<<<<
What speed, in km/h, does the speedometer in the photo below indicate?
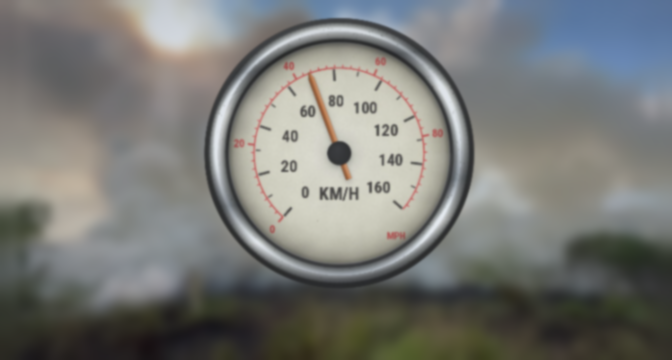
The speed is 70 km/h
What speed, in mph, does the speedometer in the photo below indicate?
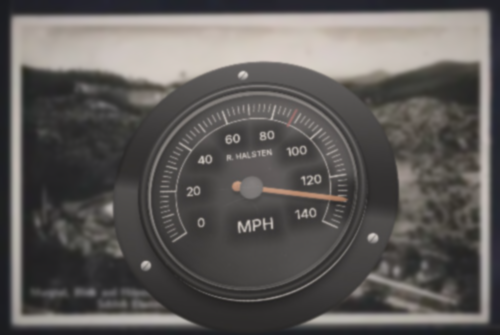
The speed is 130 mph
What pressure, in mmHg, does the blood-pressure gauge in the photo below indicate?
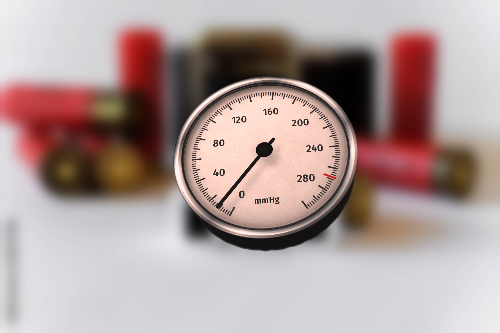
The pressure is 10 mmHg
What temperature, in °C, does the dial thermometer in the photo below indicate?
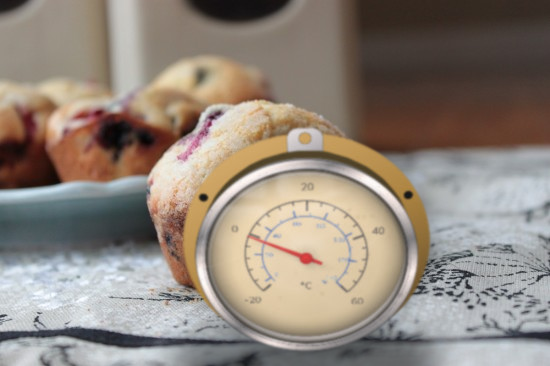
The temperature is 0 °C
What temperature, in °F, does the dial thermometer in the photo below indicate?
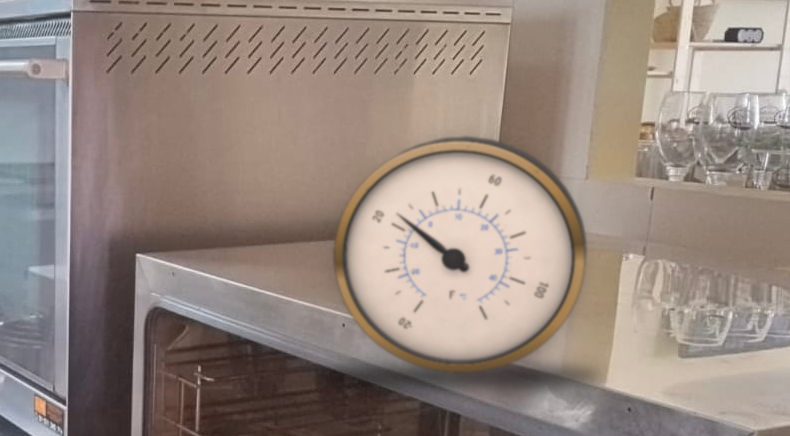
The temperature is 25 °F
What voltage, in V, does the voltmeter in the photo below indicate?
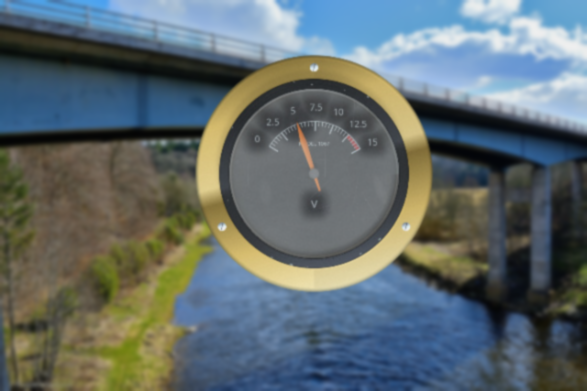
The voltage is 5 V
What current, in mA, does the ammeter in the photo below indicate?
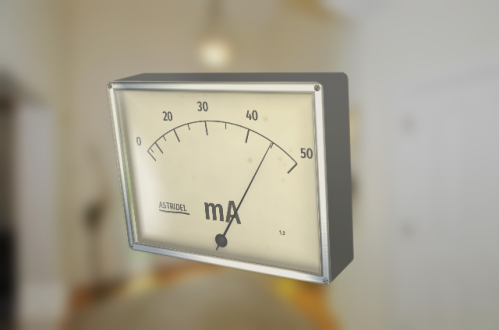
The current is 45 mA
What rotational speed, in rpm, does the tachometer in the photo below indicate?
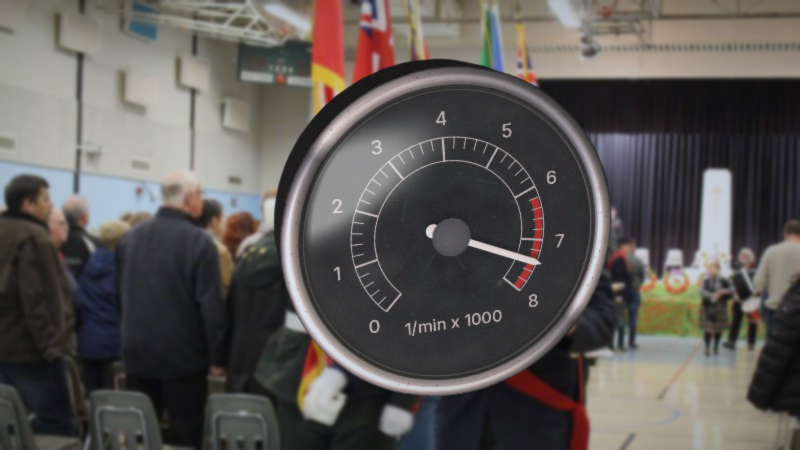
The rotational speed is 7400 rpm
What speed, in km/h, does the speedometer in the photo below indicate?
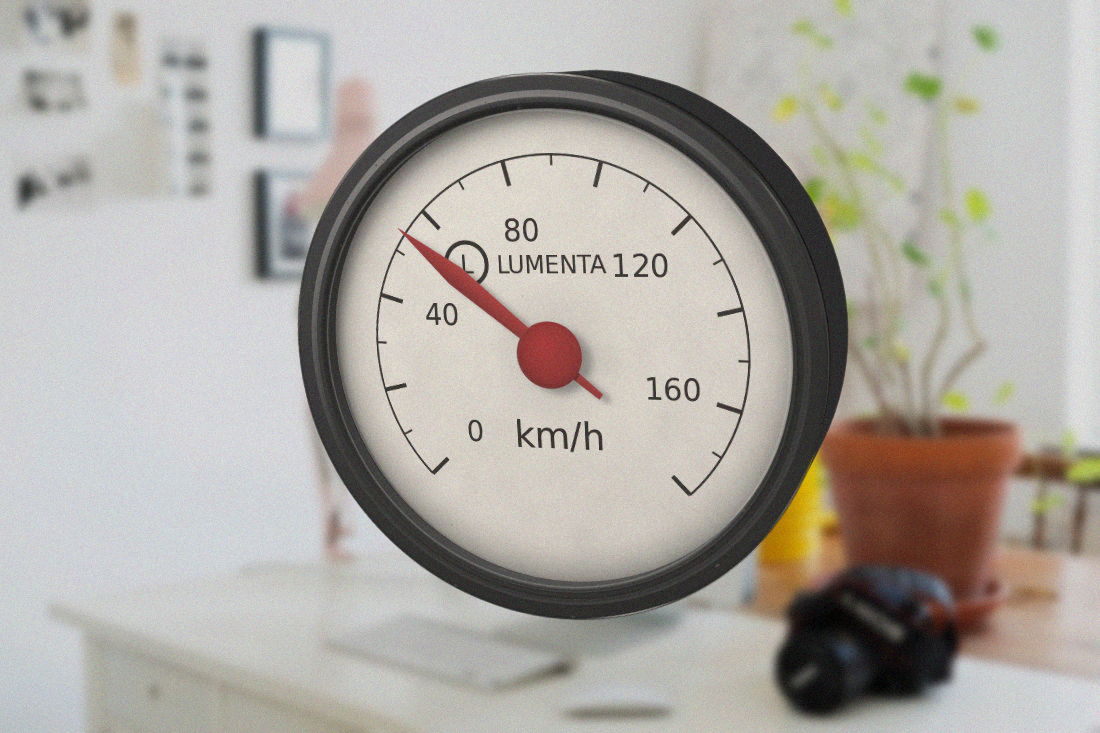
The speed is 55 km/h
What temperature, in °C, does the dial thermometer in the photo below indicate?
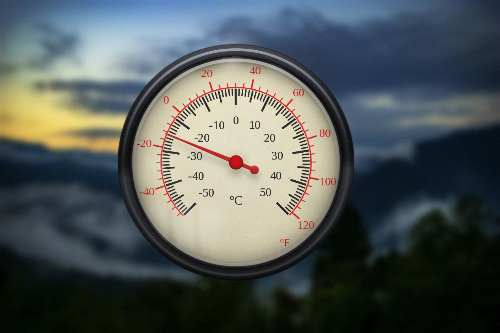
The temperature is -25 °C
>>>>
Task instructions: Return every row above word for word, but omit the pictures.

Solution to the problem:
What speed, in km/h, does the speedometer in the photo below indicate?
The speed is 70 km/h
What speed, in mph, does the speedometer in the photo below indicate?
The speed is 130 mph
What pressure, in mmHg, does the blood-pressure gauge in the photo below indicate?
The pressure is 10 mmHg
What temperature, in °C, does the dial thermometer in the photo below indicate?
The temperature is 0 °C
What temperature, in °F, does the dial thermometer in the photo below indicate?
The temperature is 25 °F
What voltage, in V, does the voltmeter in the photo below indicate?
The voltage is 5 V
What current, in mA, does the ammeter in the photo below indicate?
The current is 45 mA
What rotational speed, in rpm, does the tachometer in the photo below indicate?
The rotational speed is 7400 rpm
What speed, in km/h, does the speedometer in the photo below indicate?
The speed is 55 km/h
What temperature, in °C, does the dial thermometer in the photo below indicate?
The temperature is -25 °C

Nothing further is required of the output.